The interesting thing about this tool is that in its continuing development of it, we’re trying to implement many of the development and delivery practices we hope the tool itself will enable for our customers. Every time a developer checks in a change, our Continuous Integration process deploys it automatically to a Smoke Test environment, where developer can see and actually “use” it. As new features stabilize, we do scheduled deployments to a PlayPen area. From here, we deploy to an environment called Dog Food, so called because our own Dev Ops team take these releases and use them to deploy our internal infrastructure. We also deploy regularly (every two weeks, as long as we’re happy with the stability and quality of the current build) to a group of beta customers.
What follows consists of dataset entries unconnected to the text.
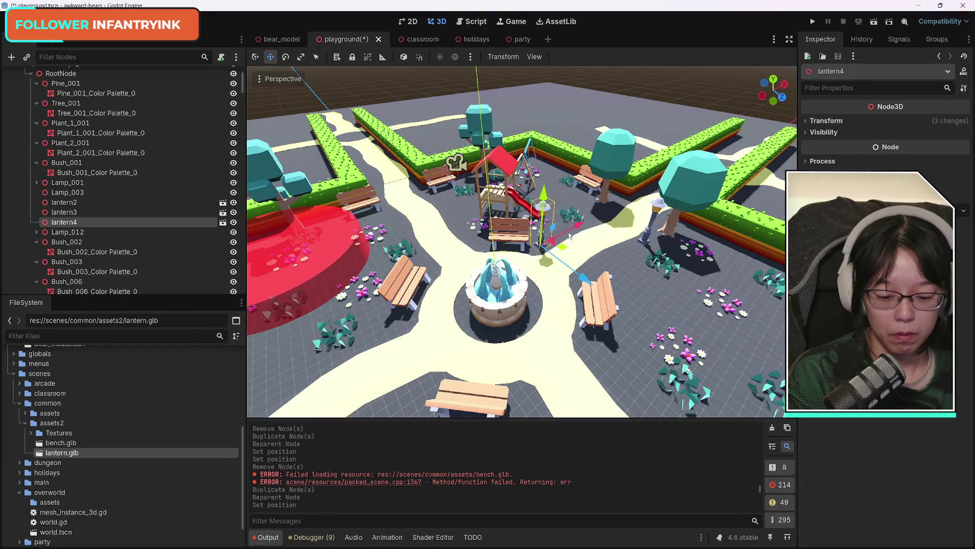
key("ctrl+d")
left_click_drag(578, 274, 462, 243)
mouse_move(463, 156)
left_mouse_down()
mouse_move(393, 290)
mouse_move(366, 308)
left_mouse_up()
It had taken us six years to get to this point, and we still aren’t even nearly done (the “monitoring/immune system” component is still not there yet). However, the wider message coming out of the rapid development and iteration of projects such as this was clear: we’d revolutionized the way we create software, and we’d done so in a way geared towards continued change and improvement.

Summary

What is the real value of delivering software early and often? Most companies understand the advantages of small, incremental change, and the benefit of the continuous feedback loop that we establish by putting those changes into the hands of the customer as early as possible.

Equally, though, they are all too aware of the associated risks and costs, and they form a considerable barrier to “continuous delivery”. In particular, it is a significant undertaking to design and refactor a deployment process to the point where you really understand and trust it, and then to automate it to the point where placing a new piece of software functionality into the hands of your QA team, or your customers, is a matter of minutes rather than days. In addition to this are the risks of pushing software out to customer’s machines before it is really ready, and causing them problems, and shaking their confidence in your processes.

This barrier can remain in place until the organization learns the true cost of not delivering software early and often. One might try to quantify it in terms of the cost of a team’s wasted effort when they don’t find out early that they are heading in the wrong direction, or lost revenue when a release is delayed, or decline in reputation when a competitor beats you to the release of a new feature.

In reality, however, most companies find out the true cost the hard way – such as the NHS patient record system that cost £12.7 billion and ultimately failed. Red Gate has learned some hard lessons too, but emerged a better and stronger company. We still have an awful lot to learn but we believe that if everyone developed software the way we develop it now, the world would undoubtedly be a better place. Certainly, disasters such as the NHS project would happen far less frequently.